Frank Kirchner took a running start to land the final blow to David Sale’s limp and bleeding body, said a witness.

He kicked the 22-year-old’s head “as if he was a football player attempting to punt my friend’s face,” a witness testified in court Wednesday,  reports Philadelphia Weekly

Witnesses told the court in Wednesday’s preliminary hearing that Sale did not fight back in the July 25 brawl at Citizens Bank Park that ended his life. The judge decided there will be a trial.

The medical examiner’s statement that Sale had no marks on his hands, was the main reason Judge Thomas Nocella ruled that the trial will go on.

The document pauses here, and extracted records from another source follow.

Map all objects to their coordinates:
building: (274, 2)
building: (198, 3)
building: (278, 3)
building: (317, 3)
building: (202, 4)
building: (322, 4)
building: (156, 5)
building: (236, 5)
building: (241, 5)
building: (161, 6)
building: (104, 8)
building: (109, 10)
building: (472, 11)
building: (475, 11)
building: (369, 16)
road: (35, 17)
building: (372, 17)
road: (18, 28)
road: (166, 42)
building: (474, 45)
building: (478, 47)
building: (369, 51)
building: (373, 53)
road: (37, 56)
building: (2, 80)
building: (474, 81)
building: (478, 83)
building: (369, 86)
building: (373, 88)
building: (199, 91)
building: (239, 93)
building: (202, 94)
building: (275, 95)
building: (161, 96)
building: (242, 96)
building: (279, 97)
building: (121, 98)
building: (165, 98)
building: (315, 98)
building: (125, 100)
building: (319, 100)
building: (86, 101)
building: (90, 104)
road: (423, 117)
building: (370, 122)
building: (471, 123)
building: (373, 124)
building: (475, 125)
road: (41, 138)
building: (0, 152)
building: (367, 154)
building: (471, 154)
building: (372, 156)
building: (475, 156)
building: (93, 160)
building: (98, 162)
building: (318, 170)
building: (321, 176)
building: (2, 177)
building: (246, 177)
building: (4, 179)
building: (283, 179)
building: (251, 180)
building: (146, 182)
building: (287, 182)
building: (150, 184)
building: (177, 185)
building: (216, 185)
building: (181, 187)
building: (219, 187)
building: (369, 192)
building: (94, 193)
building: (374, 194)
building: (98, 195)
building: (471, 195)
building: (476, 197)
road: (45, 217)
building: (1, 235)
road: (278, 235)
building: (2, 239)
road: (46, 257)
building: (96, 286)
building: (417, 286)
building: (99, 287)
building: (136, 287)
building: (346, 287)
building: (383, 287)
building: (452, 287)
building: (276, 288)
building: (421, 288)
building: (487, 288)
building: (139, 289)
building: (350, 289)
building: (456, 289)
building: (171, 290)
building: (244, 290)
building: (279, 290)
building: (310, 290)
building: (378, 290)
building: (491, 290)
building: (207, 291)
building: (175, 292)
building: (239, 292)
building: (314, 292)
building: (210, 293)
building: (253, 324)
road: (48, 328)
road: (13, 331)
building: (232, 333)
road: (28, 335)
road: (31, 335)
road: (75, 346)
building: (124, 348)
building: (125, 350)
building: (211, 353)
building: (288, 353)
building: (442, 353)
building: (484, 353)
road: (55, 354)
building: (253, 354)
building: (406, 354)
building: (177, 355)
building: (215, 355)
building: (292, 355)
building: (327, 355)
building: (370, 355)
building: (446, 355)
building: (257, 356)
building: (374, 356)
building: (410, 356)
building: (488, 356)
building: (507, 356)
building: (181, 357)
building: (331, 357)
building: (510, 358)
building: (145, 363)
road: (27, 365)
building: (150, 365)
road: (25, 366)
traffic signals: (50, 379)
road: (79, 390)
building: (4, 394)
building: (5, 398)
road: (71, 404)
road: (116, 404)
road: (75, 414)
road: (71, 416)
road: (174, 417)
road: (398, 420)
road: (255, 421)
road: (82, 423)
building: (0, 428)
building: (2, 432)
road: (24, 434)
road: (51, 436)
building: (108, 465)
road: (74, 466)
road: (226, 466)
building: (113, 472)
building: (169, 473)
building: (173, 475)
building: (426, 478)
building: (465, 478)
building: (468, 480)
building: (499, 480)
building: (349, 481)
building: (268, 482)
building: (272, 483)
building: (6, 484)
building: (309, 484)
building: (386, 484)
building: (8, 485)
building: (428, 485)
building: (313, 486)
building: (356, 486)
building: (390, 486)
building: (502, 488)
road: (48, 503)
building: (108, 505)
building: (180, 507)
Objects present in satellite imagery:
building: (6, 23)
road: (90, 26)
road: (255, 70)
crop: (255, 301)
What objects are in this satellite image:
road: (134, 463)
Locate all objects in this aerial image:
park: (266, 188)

“There was no damage to his hands,” Nocella said. “All the blows were directed at him.”

While there were no signs of injury to Sale’s hands, the medical examiner testified that his ear was partially torn off, his brain was severely damaged and there were numerous injuries to his body, including cuts to his face, bowels, spleen, and the artery in his neck.

Defense attorneys argued that witnesses were not remembering the events correctly because their memories were impaired by drinking alcohol. Prosecutors rejected this idea, saying that the beating was so shocking alcohol would not blunt the memory.

One of the witnesses, Jason Johnson, is a friend of the suspects, Kirchner, 28, Charles Bowers, 35, and James Groves, 45, all of whom were on a bar tour from Fishtown the night of the fatal beating at Citizens Bank Park.

Though Johnson identified the three men as the ones who beat Sale to death, the details of his story changed several times throughout his testimony. When asked if he was threatened, Johnson admitted he was called a "rat" and told "you're gonna get it" just Tuesday in his Fishtown neighborhood.

The three Fishtown men will stand trial Aug. 28.